About permissions for creating forks
You can fork a private or internal repository to your personal account or to an organization on your GitHub Enterprise Server instance where you have permission to create repositories, provided that the settings for the repository and your enterprise policies allow forking. Generally, you can fork any public repository to your personal account or to an organization where you have permission to create repositories.
If you fork a private repository that belongs to a personal account, external collaborators also get access to the fork. If you fork a private or internal repository that belongs to an organization, teams within the organization get access to the fork, but external collaborators do not. You can add an external collaborator to the fork, but only if the external collaborator also has access to the upstream repository.
Organizations can allow or prevent the forking of any private repositories owned by the organization, and enterprises can enforce policies to specify where members can create forks of private or internal repositories. Policies control the options available to the enterprise's organizations.. For more information, see "Managing the forking policy for your organization" and "Enforcing repository management policies in your enterprise."
About visibility of forks
A fork is a new repository that shares code and visibility settings with the upstream repository. All forks of public repositories are public. You cannot change the visibility of a fork.
All repositories belong to a repository network. A repository network contains the upstream repository, the upstream repository's direct forks, and all forks of those forks. All forks in the repository network have the same visibility setting. For more information, see “Understanding connections between repositories.”
If you delete a repository or change the repository's visibility settings, you will affect the repository's forks. For more information, see "What happens to forks when a repository is deleted or changes visibility?"
About permissions of forks
Private forks inherit the permissions structure of the upstream repository. This helps owners of private repositories maintain control over their code. For example, if the upstream repository is private and gives read/write access to a team, then the same team will have read/write access to any forks of the private upstream repository. Only team permissions (not individual permissions) are inherited by private forks.
Note: When you change base permissions for an organization, permissions for private forks are not automatically updated. For more information, see "Setting base permissions for an organization."
Public forks do not inherit the permissions structure of the upstream repository. If you fork a public repository to your personal account, make changes, then open a pull request to propose your changes to the upstream repository, you can give anyone with push access to the upstream repository permission to push changes to your pull request branch (including deleting the branch). This speeds up collaboration by allowing repository maintainers to make commits or run tests locally to your pull request branch from a user-owned fork before merging. You cannot give push permissions to a fork owned by an organization. For more information, see "Allowing changes to a pull request branch created from a fork."
Important security considerations
If you work with forks, or if you're the owner of a repository or organization that allows forking, it's important to be aware of the following security considerations.
- Forks have their own permissions separate from the upstream repository.

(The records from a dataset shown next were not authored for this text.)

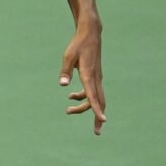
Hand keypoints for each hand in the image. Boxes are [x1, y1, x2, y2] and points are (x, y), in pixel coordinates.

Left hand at [58, 18, 105, 134]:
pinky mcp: (94, 75)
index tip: (103, 121)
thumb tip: (62, 84)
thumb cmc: (78, 44)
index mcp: (89, 75)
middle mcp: (95, 78)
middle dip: (98, 117)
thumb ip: (65, 71)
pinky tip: (71, 96)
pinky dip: (83, 97)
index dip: (97, 110)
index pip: (93, 96)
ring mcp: (96, 77)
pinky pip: (92, 91)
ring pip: (96, 97)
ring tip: (68, 111)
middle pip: (99, 101)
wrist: (91, 34)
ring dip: (86, 108)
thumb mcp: (68, 56)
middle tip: (96, 132)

- The owners of a repository that has been forked have read permission to all forks in the repository's fork network.
- Organization owners of a repository that has been forked have admin permission to forks created in personal user namespaces, including the ability to delete the fork and its branches.
- Organization owners of a repository that has been forked have read permission to forks created in organizations, but do not have the ability to delete the fork or its branches.
- Forks created in another organization will not be deleted when individual access is removed from the upstream repository.
- Commits to any repository in a fork network can be accessed from any repository in the same fork network, including the upstream repository.
About forks within an organization
Forks within the same organization copy the collaborators and team settings of their upstream repositories. If a repository is owned by an organization:
- That organization controls the permissions of its forks.
- Any teams from the upstream permission structure that exist and are visible in the target organization or user namespace will have their permissions copied.
- Admin permissions remain with the upstream owner, except when a user forks into a different organization.
- If that repository is forked to a user namespace, the organization maintains admin permissions and any teams with access maintain access.